Smith’s Boston victories came in challenging conditions. In ’84, runners were pelted with a blustery headwind, the temperature in the low 40s. Smith won in 2 hours, 10 minutes, 34 seconds, winning by 4:15.

In ’85, Smith set out to break Steve Jones’ world record of 2:08:05. He turned the first half in a record 1:02:51. But the temperature climbed near 80, Smith’s hamstrings cramped on Heartbreak Hill and he slowed to a 2:14:05 victory. Still, he won by 5 minutes, 6 seconds.

Reflecting on his second Boston win, he says, “I didn’t take enough fluids. It just wasn’t there that day.”

Still, unlike many people in life, not just in sport, he wasn’t afraid to take a chance, step outside his comfort zone and push the pace on the uncomfortable run from Hopkinton to Boston.

“My life is about stepping outside the comfort zone,” he says.

There was leaving England for college in the states.

“I quit everything so I could be a better runner,” he says.

Until about four years ago, there was teaching special education for middle-school students.  He received a correspondence from one student, a girl, who went on to become a nurse. The girl loved the Beatles. “Knew more about them than I did,” Smith says. “Anything in the 60s and 70s music, she knew it.”

When Smith vacationed in England, he returned with Beatles calendars for the girl.

“Hey, Mr. Smith,” the girl wrote to Smith. “You were our best teacher. We miss you.”

Of his stock broker run, Smith humorously says, “I had a great time as a stock broker, but I didn’t like it.”

He will speak to a junior high graduation class soon and already knows his message.
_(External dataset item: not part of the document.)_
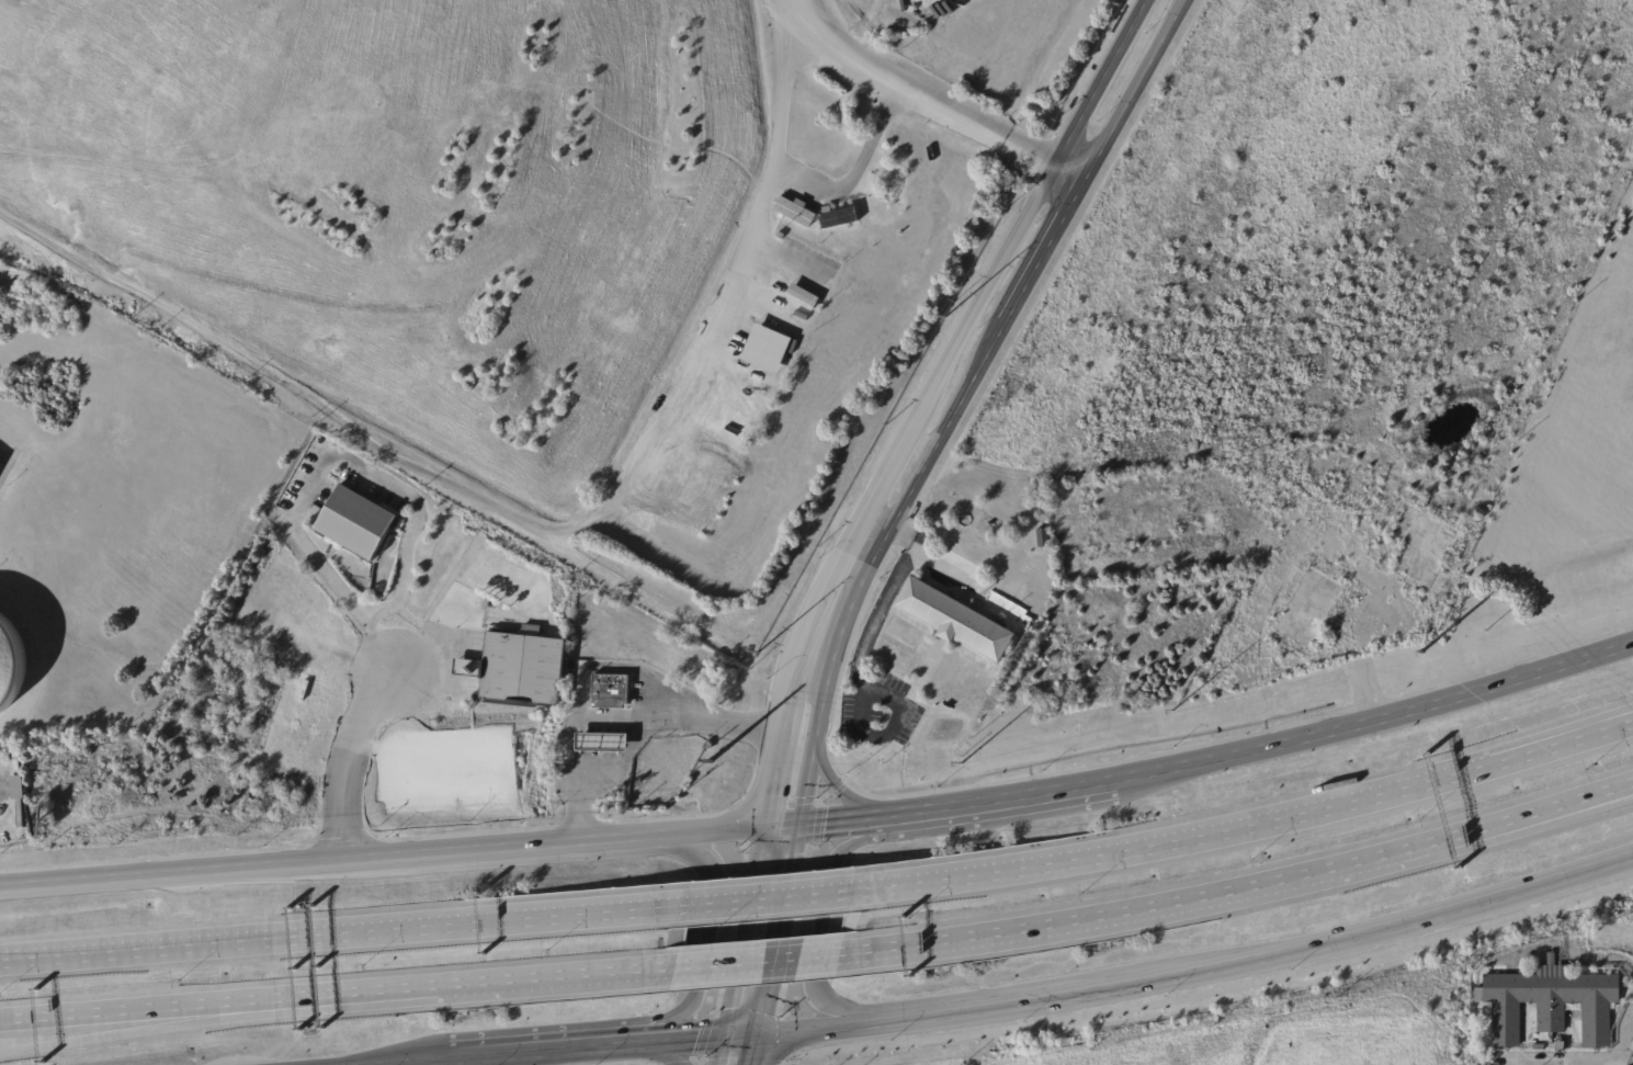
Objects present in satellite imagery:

“Look around at the people sitting next to you,” he says, breaking into speech mode. “You won’t know them in a few years. You definitely won’t know them in 20 years. And whatever you’re studying doesn’t necessarily mean that’s what you’re going to do.

“You’re going to change jobs multiple times. You’ve got to be ready to adapt. If you don’t adapt, you’ll die.”

For health reasons, Smith adapted. He has undergone two hip transplants, one 17 years ago, the other about five years ago. He didn’t run at all after the first transplant. About 2½ years following the second transplant, he started jogging.

“It took me almost 20 years to realize I was getting heavy,” he says.

He runs four days a week now. “I don’t use miles, I don’t use a clock,” he says. “I use an internal clock.” Two runs last about 45 minutes, a third around 60. He’s training for a half marathon, his weekly long run now stretching to 100 minutes.

Smith represented Great Britain in two Olympic Games. In 1980, he finished seventh in his 10,000-meter heat and didn’t advance. In ’84, he DNF’d in the marathon.

His other career highlight was placing second in the 1983 New York City Marathon to Rod Dixon. There’s an iconic picture from that marathon, Dixon’s arms raised overhead in victory just past the finish line, Smith sprawled out on the pavement immediately behind him, vanquished, his mouth agape, attended by medical personnel.

“He’s a very, very good man, who is fascinating,” says Tracy Sundlun, senior vice president and co-founder of the Rock ‘n’ Roll Marathon Series. “And I would say, when you look at the pantheon of major marathoners in the last 35 years, since it became a major sport, he probably receives less acknowledgment for what he’s done than just about anybody else you could think of. He’s a two-time Boston Marathon winner, for goodness sakes.”

Smith will let others worry about perceived slights. He’s not complaining. He does some motivational speaking and coaching now.

“A little bit of this. A little bit of that,” he says, this time not talking about stew.

He’s the race director for the Narragansett Bay Half Marathon, which will be raced for the second time on July 19.

“I’ll be up at 3 o’clock in the morning, organizing with my partners, out marking the course, putting up cones, coordinating with the police and volunteers,” he says. “Once I’ve done all that, I’ll stand on the line and run.”

He pauses. You can sense the man smiling eight time zones away.

“People will get a chance to run with me and kick my butt,” he says.